By targeting the center of the market and designing the product accordingly, these marketers waste their marketing dollars. Exhibit A: The dozens of consumer-focused dot-com companies who wasted more than a billion (a billion!) dollars advertising watered-down products to the mass market. Your grocery store is also a very public graveyard for mediocre products designed for the masses.

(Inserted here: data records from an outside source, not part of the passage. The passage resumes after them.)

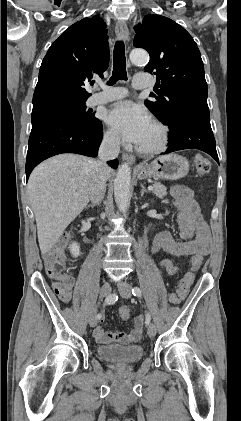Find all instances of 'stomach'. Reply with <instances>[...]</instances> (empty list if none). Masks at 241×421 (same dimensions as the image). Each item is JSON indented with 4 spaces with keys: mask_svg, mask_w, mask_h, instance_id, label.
Listing matches in <instances>:
<instances>
[{
    "mask_svg": "<svg viewBox=\"0 0 241 421\" xmlns=\"http://www.w3.org/2000/svg\"><path fill=\"white\" fill-rule=\"evenodd\" d=\"M189 171V162L177 154H169L156 158L150 163L140 164L135 174L140 180L147 178L176 180L184 177Z\"/></svg>",
    "mask_w": 241,
    "mask_h": 421,
    "instance_id": "1",
    "label": "stomach"
}]
</instances>
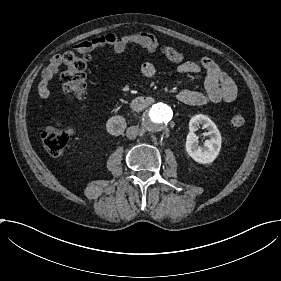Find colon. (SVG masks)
Wrapping results in <instances>:
<instances>
[{"label":"colon","instance_id":"obj_1","mask_svg":"<svg viewBox=\"0 0 281 281\" xmlns=\"http://www.w3.org/2000/svg\"><path fill=\"white\" fill-rule=\"evenodd\" d=\"M105 36L95 37L80 43L74 50L63 55L67 69L61 73L60 80L63 91L71 100L84 101L89 94L87 64L93 59L94 51L109 47L104 42ZM247 117L241 112L234 113L231 124L242 128ZM72 129L68 123L59 120L47 127L42 133V141L50 157H59L71 139Z\"/></svg>","mask_w":281,"mask_h":281}]
</instances>
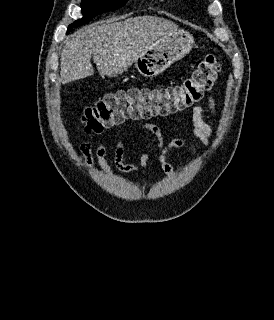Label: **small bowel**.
<instances>
[{"label":"small bowel","mask_w":274,"mask_h":320,"mask_svg":"<svg viewBox=\"0 0 274 320\" xmlns=\"http://www.w3.org/2000/svg\"><path fill=\"white\" fill-rule=\"evenodd\" d=\"M209 109L212 113L216 110V101L214 98L208 100ZM191 121L193 124V133L199 138L205 145L210 144V140L213 135L212 128L206 123L203 118V107L199 104L193 106L191 110ZM142 130L151 133L156 139L155 149L151 152L144 153L139 160V165H134L125 162V137L121 135L116 142L113 163L117 170L123 173L136 172L138 170H147L152 158L157 157L158 163L162 171L170 176L176 175L174 167L168 162L167 156L169 152L177 148H188L190 152L198 157L200 155L199 150L194 145L190 144L184 139L176 138L170 141H166L161 129L153 123H144L140 125ZM81 160L83 164L92 169L100 170L105 173L109 178L114 177V169L107 161V149L101 142L93 150V145L89 141H85L80 146Z\"/></svg>","instance_id":"1"}]
</instances>
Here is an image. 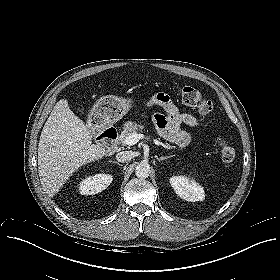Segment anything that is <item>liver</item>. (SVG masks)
I'll return each instance as SVG.
<instances>
[{
  "mask_svg": "<svg viewBox=\"0 0 280 280\" xmlns=\"http://www.w3.org/2000/svg\"><path fill=\"white\" fill-rule=\"evenodd\" d=\"M106 155L92 144L91 130L71 111L68 101H58L41 132L38 172L44 191L53 196L82 165Z\"/></svg>",
  "mask_w": 280,
  "mask_h": 280,
  "instance_id": "obj_1",
  "label": "liver"
}]
</instances>
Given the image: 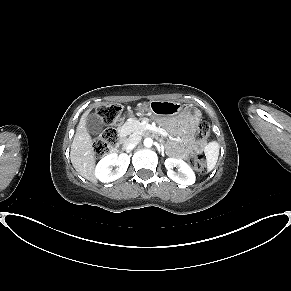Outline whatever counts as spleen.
<instances>
[{
    "label": "spleen",
    "instance_id": "spleen-1",
    "mask_svg": "<svg viewBox=\"0 0 291 291\" xmlns=\"http://www.w3.org/2000/svg\"><path fill=\"white\" fill-rule=\"evenodd\" d=\"M219 144L216 141L210 142L205 147V156L207 161V170L211 171L218 160Z\"/></svg>",
    "mask_w": 291,
    "mask_h": 291
}]
</instances>
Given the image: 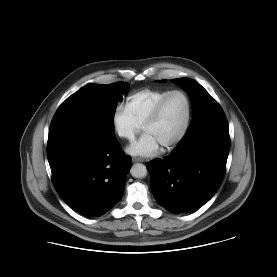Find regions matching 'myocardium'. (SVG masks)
Instances as JSON below:
<instances>
[{"label": "myocardium", "mask_w": 277, "mask_h": 277, "mask_svg": "<svg viewBox=\"0 0 277 277\" xmlns=\"http://www.w3.org/2000/svg\"><path fill=\"white\" fill-rule=\"evenodd\" d=\"M175 94H180L182 95L187 103V115H186V120L184 123V126L181 130V132L179 133V135L173 139L171 142H169L168 144L164 145L163 148L165 150H172L174 149L177 145H179L184 138L186 137L190 125H191V120H192V112H193V107H192V101L190 96L188 95L187 92L183 91V90H172L169 93H167L156 105V107L154 108L153 112L151 113V115L148 117V119L145 121V123L143 124V130L145 131V129L154 124L155 122L158 121V119L160 118L163 108L166 104V102L169 100V98Z\"/></svg>", "instance_id": "f54148a6"}]
</instances>
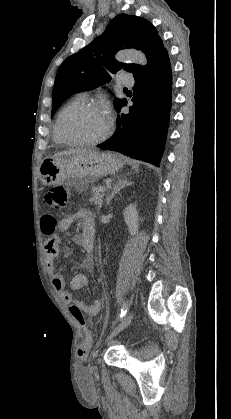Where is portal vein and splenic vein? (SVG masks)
Wrapping results in <instances>:
<instances>
[{
    "label": "portal vein and splenic vein",
    "instance_id": "1",
    "mask_svg": "<svg viewBox=\"0 0 231 419\" xmlns=\"http://www.w3.org/2000/svg\"><path fill=\"white\" fill-rule=\"evenodd\" d=\"M107 187H108V185H107ZM107 187H105V186H101V187H100V191H101V192H104V191L106 190V188H107Z\"/></svg>",
    "mask_w": 231,
    "mask_h": 419
}]
</instances>
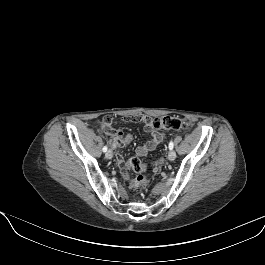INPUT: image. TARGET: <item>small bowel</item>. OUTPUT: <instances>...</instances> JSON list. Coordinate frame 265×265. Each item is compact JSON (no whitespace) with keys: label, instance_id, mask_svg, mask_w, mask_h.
Wrapping results in <instances>:
<instances>
[{"label":"small bowel","instance_id":"c3829d8e","mask_svg":"<svg viewBox=\"0 0 265 265\" xmlns=\"http://www.w3.org/2000/svg\"><path fill=\"white\" fill-rule=\"evenodd\" d=\"M127 120L132 122H144L143 130L149 135V140L137 147L136 154L138 156L147 155L164 141L165 134L162 131L155 129L150 121L145 117L134 115ZM112 126L113 124L110 127H106L104 124L100 130L111 136L112 146L117 150L116 162L120 168L121 175L124 178H127L128 172L124 164L122 149L132 142V136L121 130L113 129Z\"/></svg>","mask_w":265,"mask_h":265}]
</instances>
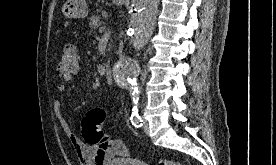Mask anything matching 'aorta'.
<instances>
[{"label":"aorta","mask_w":276,"mask_h":165,"mask_svg":"<svg viewBox=\"0 0 276 165\" xmlns=\"http://www.w3.org/2000/svg\"><path fill=\"white\" fill-rule=\"evenodd\" d=\"M160 0H131L132 40L136 48L143 47L153 34ZM139 66L131 60H122L113 68L114 77L121 83H128L134 101L138 100L136 76Z\"/></svg>","instance_id":"aorta-1"}]
</instances>
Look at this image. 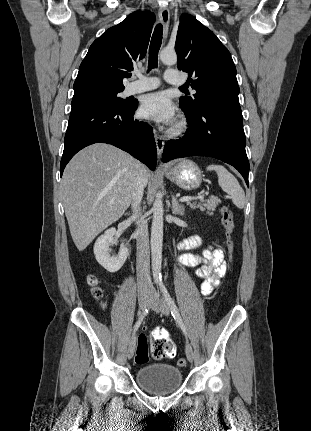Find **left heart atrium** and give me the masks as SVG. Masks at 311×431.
I'll list each match as a JSON object with an SVG mask.
<instances>
[{"label": "left heart atrium", "mask_w": 311, "mask_h": 431, "mask_svg": "<svg viewBox=\"0 0 311 431\" xmlns=\"http://www.w3.org/2000/svg\"><path fill=\"white\" fill-rule=\"evenodd\" d=\"M139 114L154 122L168 124L175 119L176 108L168 93L154 92L142 98Z\"/></svg>", "instance_id": "39dd6f15"}]
</instances>
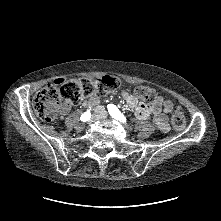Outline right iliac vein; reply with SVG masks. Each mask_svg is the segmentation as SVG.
<instances>
[{
  "label": "right iliac vein",
  "mask_w": 221,
  "mask_h": 221,
  "mask_svg": "<svg viewBox=\"0 0 221 221\" xmlns=\"http://www.w3.org/2000/svg\"><path fill=\"white\" fill-rule=\"evenodd\" d=\"M77 129L79 130V131H81V130H83L84 129V124H79L78 126H77Z\"/></svg>",
  "instance_id": "obj_1"
}]
</instances>
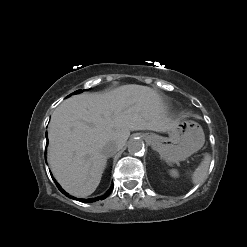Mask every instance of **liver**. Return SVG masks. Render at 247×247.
I'll use <instances>...</instances> for the list:
<instances>
[{"label":"liver","mask_w":247,"mask_h":247,"mask_svg":"<svg viewBox=\"0 0 247 247\" xmlns=\"http://www.w3.org/2000/svg\"><path fill=\"white\" fill-rule=\"evenodd\" d=\"M177 120L167 117L160 95L136 84L107 93H82L63 101L53 112L48 129V161L58 183L76 197L98 187L107 158L103 147L120 149L131 131L169 132Z\"/></svg>","instance_id":"6515ba94"}]
</instances>
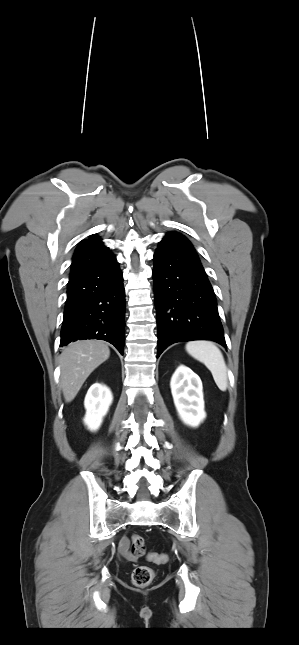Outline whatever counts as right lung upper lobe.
<instances>
[{"instance_id": "cb5924a9", "label": "right lung upper lobe", "mask_w": 299, "mask_h": 645, "mask_svg": "<svg viewBox=\"0 0 299 645\" xmlns=\"http://www.w3.org/2000/svg\"><path fill=\"white\" fill-rule=\"evenodd\" d=\"M111 255L112 253L104 246L100 237L92 235L89 239L82 240L76 248L71 264V274Z\"/></svg>"}]
</instances>
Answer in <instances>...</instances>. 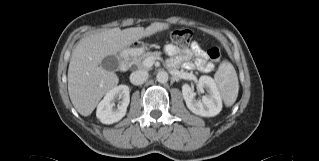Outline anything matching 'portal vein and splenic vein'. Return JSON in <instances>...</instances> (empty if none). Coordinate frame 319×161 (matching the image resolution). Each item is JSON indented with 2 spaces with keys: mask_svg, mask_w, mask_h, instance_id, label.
<instances>
[{
  "mask_svg": "<svg viewBox=\"0 0 319 161\" xmlns=\"http://www.w3.org/2000/svg\"><path fill=\"white\" fill-rule=\"evenodd\" d=\"M152 60H153L152 58H147V59L145 60V63H144V64H145L146 66H151V65H152Z\"/></svg>",
  "mask_w": 319,
  "mask_h": 161,
  "instance_id": "18ae733b",
  "label": "portal vein and splenic vein"
}]
</instances>
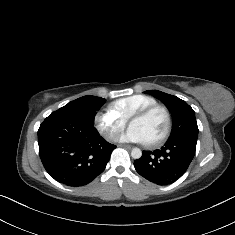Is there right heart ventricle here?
I'll use <instances>...</instances> for the list:
<instances>
[{
    "mask_svg": "<svg viewBox=\"0 0 235 235\" xmlns=\"http://www.w3.org/2000/svg\"><path fill=\"white\" fill-rule=\"evenodd\" d=\"M156 104L157 101L149 95L134 94L119 98L110 105L116 114L128 120L137 112Z\"/></svg>",
    "mask_w": 235,
    "mask_h": 235,
    "instance_id": "right-heart-ventricle-1",
    "label": "right heart ventricle"
}]
</instances>
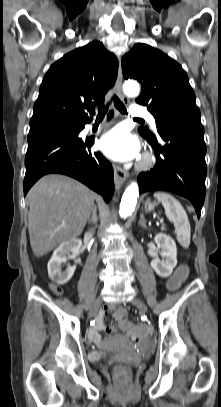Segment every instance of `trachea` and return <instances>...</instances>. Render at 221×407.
<instances>
[{"label":"trachea","instance_id":"3493384b","mask_svg":"<svg viewBox=\"0 0 221 407\" xmlns=\"http://www.w3.org/2000/svg\"><path fill=\"white\" fill-rule=\"evenodd\" d=\"M113 102H114L115 107L122 114H127V110H126L124 104L120 101V99L116 95L113 96ZM108 106H109V103L107 105H103V106L99 107L97 118L105 116V114L108 111ZM135 119L139 120V121H143V119H140V118H135Z\"/></svg>","mask_w":221,"mask_h":407}]
</instances>
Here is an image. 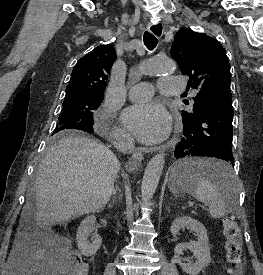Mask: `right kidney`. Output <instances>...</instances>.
Returning a JSON list of instances; mask_svg holds the SVG:
<instances>
[{
    "label": "right kidney",
    "mask_w": 263,
    "mask_h": 275,
    "mask_svg": "<svg viewBox=\"0 0 263 275\" xmlns=\"http://www.w3.org/2000/svg\"><path fill=\"white\" fill-rule=\"evenodd\" d=\"M96 217L91 215L87 216L80 224L77 234L76 241L78 249L82 255L89 257L94 255L102 244L101 237L94 232L95 230ZM91 236V241H88V237Z\"/></svg>",
    "instance_id": "ca27d5eb"
}]
</instances>
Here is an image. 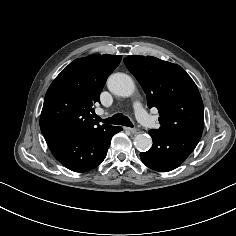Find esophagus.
Returning <instances> with one entry per match:
<instances>
[{
  "label": "esophagus",
  "instance_id": "34e87169",
  "mask_svg": "<svg viewBox=\"0 0 236 236\" xmlns=\"http://www.w3.org/2000/svg\"><path fill=\"white\" fill-rule=\"evenodd\" d=\"M127 131H129V133H131V134H135V133H137V129L136 128H129V127H126L125 128Z\"/></svg>",
  "mask_w": 236,
  "mask_h": 236
}]
</instances>
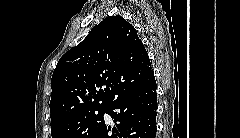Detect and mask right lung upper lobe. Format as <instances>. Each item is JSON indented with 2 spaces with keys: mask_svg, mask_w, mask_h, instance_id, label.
Instances as JSON below:
<instances>
[{
  "mask_svg": "<svg viewBox=\"0 0 240 138\" xmlns=\"http://www.w3.org/2000/svg\"><path fill=\"white\" fill-rule=\"evenodd\" d=\"M152 74L135 28L121 16L107 17L58 61L51 79V124L89 108L108 107Z\"/></svg>",
  "mask_w": 240,
  "mask_h": 138,
  "instance_id": "cb5924a9",
  "label": "right lung upper lobe"
}]
</instances>
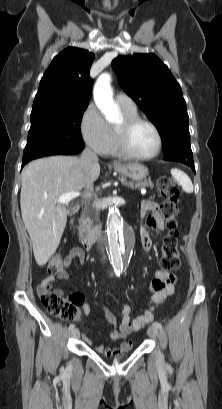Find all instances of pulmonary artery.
Returning <instances> with one entry per match:
<instances>
[{
	"mask_svg": "<svg viewBox=\"0 0 222 409\" xmlns=\"http://www.w3.org/2000/svg\"><path fill=\"white\" fill-rule=\"evenodd\" d=\"M116 102L122 109H125V110H128V111H135L136 110L135 102L129 96H127L124 93H118L116 95Z\"/></svg>",
	"mask_w": 222,
	"mask_h": 409,
	"instance_id": "e3ab8cb5",
	"label": "pulmonary artery"
}]
</instances>
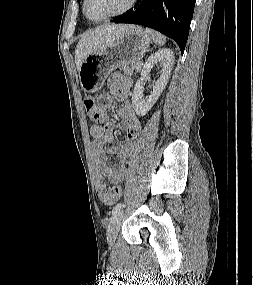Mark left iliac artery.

As we’ve already seen, the only way an idea reaches the bulk of the market is to move from left to right. You can no longer reach everyone at once. And if you don’t grab the attention and enthusiasm of the sneezers, your product withers.
 
Part Two: Scary Budgets.
In order to launch a product for the masses, you need to spend big. It’s not unusual to spend a million dollars to launch something local, and spend a hundred times that to do an effective national rollout. For most of the three hundred major movies launched by Hollywood every year, the studios spend more than $20 million on marketing for
each movie.
The problem with a scary budget is that you have to make the ads work, and quickly. If you don’t break through the clutter, capture imagination and attention, get retailers excited and stocking your product, and get the factory unloading its inventory, well, it’s over. You’ve wasted your shot; you don’t get a second chance, and the product is considered dead.